Tasks to complete
#1 Answer these questions using the text on becoming a paramedic:
(a) How many hours do paramedic courses take?
(b) How often must a paramedic renew their license?
(c) According to the text, what may happen to an applicant who fails to divulge a conviction?
#2 Write out the part of the text on becoming a paramedic from "After training, a" up to and including "needed to practice.", word for word.

### Text provided ###

EMTs tend to be many more than paramedics. Hence, it is not unusual to see a paramedic paired with an EMT. Also, you can have just two EMTs working in the same ambulance.
How to Become a Paramedic?
A paramedic is the topmost level of EMT certification. They provide advanced life support to patients.
Besides basic and advanced EMT training, they also pursue other education. They go into such areas as:
- Medical procedures
- Drug administration
Many paramedics will first train as EMTs and work for one to two years in this role. They then take up more college training to become a paramedic. Paramedic courses will take anywhere between 1,200-1,800 hours.
After training, a candidate must sit the National Paramedic Certification (NPC) exam. They then become certified via the National Registry of Emergency Medical Technicians (NREMT).
Some states may have extra exams that must be done to become certified. These will have to be passed to earn the state license needed to practice.
To take up most paramedic courses, a student must:
1 Be at least 18 years old
2 Have graduated high school or earned their GED
3 Possess a valid driver’s license
4 Have passed CPR certification
They will also need to pass certain eligibility tests. These include fitness, color vision, and manual dexterity.
Once a paramedic has their license, they need to keep it up. This means renewing it every two years.
This may require taking certain cognitive exams or pursuing continuing education. At least 60 hours of continuing education is a must for recertification.
Can A Felon Become a Paramedic?
State laws can vary on who is allowed to become a paramedic. However, the NREMT does outline certain disqualifiers. Their Criminal Conviction Policy covers this.
The NREMT notes that EMTs have unsupervised contact with patients at their most vulnerable. As such, through their Criminal Conviction Policy, they disqualify:
- Those convicted of felonies involving sexual or physical assault, child or elderly abuse
- Felonies involving crimes against property including theft, robbery, and burglary
- Those that entered a plea of guilty, made a plea agreement, or no contest
It is a must for applicants sitting exams to divulge any convictions. Failure to do so may result in denial to sit the exam.

### Given data ###

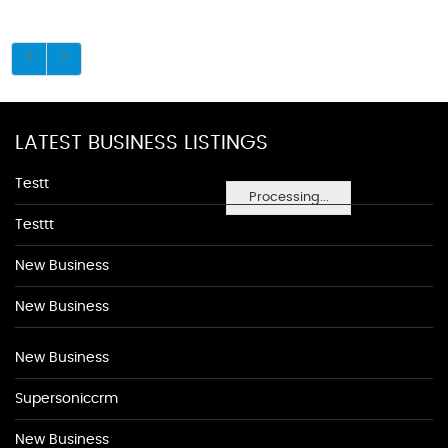
LATEST BUSINESS LISTINGS
Testt
Processing...
Testtt
New Business
New Business
New Business
Supersoniccrm
New Business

###

Solved tasks
#1
(a) Anywhere between 1,200 and 1,800 hours.
(b) Every two years.
(c) They may be denied the chance to sit the exam.

#2
After training, a candidate must sit the National Paramedic Certification (NPC) exam. They then become certified via the National Registry of Emergency Medical Technicians (NREMT).
Some states may have extra exams that must be done to become certified. These will have to be passed to earn the state license needed to practice.